We need full public audits of sugar mills. Real-time dashboards on stocks and sales. Criminal prosecution for hoarders and tax evaders. Protections and incentives for whistleblowers. A firewalled FBR, free from political manipulation, must lead this charge. Above all, we need political courage— an end to the revolving door of office and industry.
This is not merely about plugging fiscal holes— it’s about restoring the moral fabric of governance. Every rupee evaded is a school unbuilt, a hospital unequipped, a road unrepaired. It’s the pensioner choosing between medicine and groceries. The teacher whose salary won’t stretch. The farmer watching prices soar while cartels profit.
This is not just a sugar crisis. It is not merely a fiscal failure. It is a wholesale collapse of justice, a betrayal of the common citizen whose hard-earned income is mercilessly taxed while billions are siphoned off through fraudulent invoices, fake identities, and sham businesses with impunity. It is a nation being bled dry in broad daylight by those who operate not on the fringes of the system, but at its very core— shielded by loopholes, political influence, and decades of institutional apathy.
Pakistan now stands at a historic inflection point. The choice is stark and inescapable: either continue to placate the powerful tax evaders and their syndicates, emboldening them to erode the nation’s fiscal capacity, or confront them head-on with every tool of enforcement, accountability, and justice available. This is no time for appeasement. Protests staged by those who profit off tax theft— masquerading as defenders of small business— must not be romanticized. They are a smokescreen for a racket that costs this nation more than any external loan, subsidy, or bailout.

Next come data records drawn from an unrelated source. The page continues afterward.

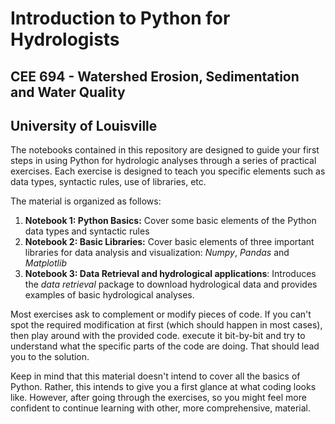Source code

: # Introduction to Python for Hydrologists
## CEE 694 - Watershed Erosion, Sedimentation and Water Quality 
## University of Louisville

The notebooks contained in this repository are designed to guide your first steps in using Python for hydrologic analyses through a series of practical exercises. Each exercise is designed to teach you specific elements such as   data types, syntactic rules, use of libraries, etc.  

The material is organized as follows:

1. **Notebook 1: Python Basics:** Cover some basic elements of the Python data types and syntactic rules
2. **Notebook 2: Basic Libraries:** Cover basic elements of three important libraries for data analysis and visualization: *Numpy*, *Pandas* and *Matplotlib*
3. **Notebook 3: Data Retrieval and hydrological applications**: Introduces the *data retrieval* package to download hydrological data and provides examples of basic hydrological analyses.     

Most exercises ask to complement or modify pieces of code. If you can't spot the required modification at first (which should happen in most cases), then play around with the provided code. execute it bit-by-bit and try to understand what the specific parts of the code are doing. That should lead you to the solution.  

Keep in mind that this material doesn't intend to cover all the basics of Python. Rather, this intends to give you a first glance at what coding looks like. However, after going through the exercises, so you might feel more confident to continue learning with other, more comprehensive, material.  
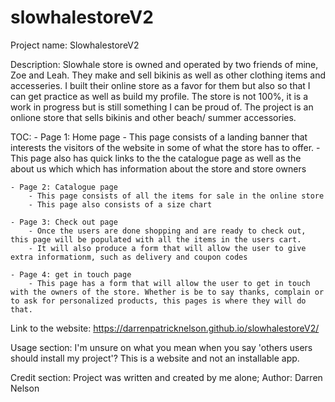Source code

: # slowhalestoreV2

Project name: SlowhalestoreV2

Description: Slowhale store is owned and operated by two friends of mine, Zoe and Leah. They make and sell bikinis as well as other clothing items and accesseries. I built their online store as a favor for them but also so that I can get practice as well as build my profile. The store is not 100%, it is a work in progress but is still something I can be proud of. The project is an onlione store that sells bikinis and other beach/ summer accessories.

TOC: - Page 1: Home page - This page consists of a landing banner that interests the visitors of the website in some of what the store has to offer. - This page also has quick links to the the catalogue page as well as the about us which which has information about the store and store owners

    - Page 2: Catalogue page
        - This page consists of all the items for sale in the online store
        - This page also consists of a size chart

    - Page 3: Check out page
        - Once the users are done shopping and are ready to check out, this page will be populated with all the items in the users cart.
        - It will also produce a form that will allow the user to give extra informationm, such as delivery and coupon codes

    - Page 4: get in touch page
        - This page has a form that will allow the user to get in touch with the owners of the store. Whether is be to say thanks, complain or to ask for personalized products, this pages is where they will do that.

Link to the website: https://darrenpatricknelson.github.io/slowhalestoreV2/

Usage section: I'm unsure on what you mean when you say 'others users should install my project'? This is a website and not an installable app.

Credit section: Project was written and created by me alone;
Author: Darren Nelson
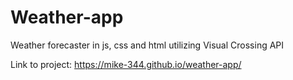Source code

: # Weather-app

Weather forecaster in js, css and html utilizing Visual Crossing API

Link to project: https://mike-344.github.io/weather-app/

The salaried class and compliant corporate taxpayers can no longer be the beast of burden propping up a parasitic elite. The tax base must be broadened. Digital invoicing, FBR reforms, retail documentation, and enforcement crackdowns are not merely administrative decisions— they are acts of national survival.
The bleeding must stop. The silence must end. And the robbers must be unmasked. For Pakistan to rise, the tax evasion syndicate must be crushed— not placated, not negotiated with, but dismantled with the full might of the law.
The hour is late. The will of the people is clear. And the future of this republic may well depend on whether we choose to act— or choose to remain hostage to those who steal trillions and call it business as usual.